I am pleased to hear that you are taking your lover to the Oscar ceremonies. I hope there weren't too many rows about it over breakfast. Many a happy home has been broken up by disputes over such public appearances. It's no easy choice between the modest deception of smiling at the first night paparazzi with a bubbly blonde on one's arm or spending such glamorous nights holding the hand of the man with whom one spends all the other evenings. Was Trevor insistent that it be him and not, say, Su Pollard, this time?

Of course, such threats can backfire. I piously lectured Jonathan that to attend any functions without me would be a betrayal of me, our relationship and the fundamental principles of sexual equality. This now leaves me powerless to cry off any wedding, bar mitzvah or Christmas party for the rest of our lives.
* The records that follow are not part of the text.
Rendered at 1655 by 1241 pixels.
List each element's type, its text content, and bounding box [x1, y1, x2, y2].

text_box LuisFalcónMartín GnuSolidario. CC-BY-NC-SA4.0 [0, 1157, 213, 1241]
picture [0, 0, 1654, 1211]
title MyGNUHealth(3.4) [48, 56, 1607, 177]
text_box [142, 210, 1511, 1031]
Thankfully, his family throws a good party; even if I did keep having to explain at the last one that I was the bride's sister's husband's brother's boyfriend. Terminology is a problem, isn't it?

Trevor is called your "long-standing, live-in boyfriend" in one of the papers, which makes him sound more like an old retainer than a lover. Still, that's less ambiguous than his description elsewhere as a "partner of 17 years", which might have got the Director of Public Prosecutions briefly over-excited.

A lady in Horsham once ticked me off for calling Jonathan my lover. "You'll never fit in if you go on about the physical aspect," she scolded. It's true that in the twilight world of the heterosexual, "lover" implies hotel rooms and oral sex, but I've always thought "partner" too like a pair of solicitors, and I can't really carry off "boyfriend", now I've hit 30. There's always "affair", but that only works when said, with a nasal whine and a lisp, about someone who leaves you after three weeks for an airline steward.

Of course, gay couples are quite chic now: we're even in IKEA adverts. Mind you, celebrity may forgive everything in the US, but it's probably not the same panacea where you live in Radwell, Herts. Funny how people who are happy to have you round for dinner foam at the mouth if anyone tries to teach their children that love like you have for each other is normal and desirable.

Yes, it is a lot of fuss, particularly for those whose lovers can't be at their side thanks to Aids, immigration controls or the unpredictabilities of the human heart. As a much-admired actor, however, you're a role model, not just for other large farmhouse owners but for some of your colleagues. Acting is often thought to be an easy business to be gay in, but lesbian stars still keep the closet door tight shut.

And what of those young men still giving interviews about their girlfriends, anxious that their potential careers as romantic leads might be jeopardised if the press revealed their personal design for living? Have a good night out together.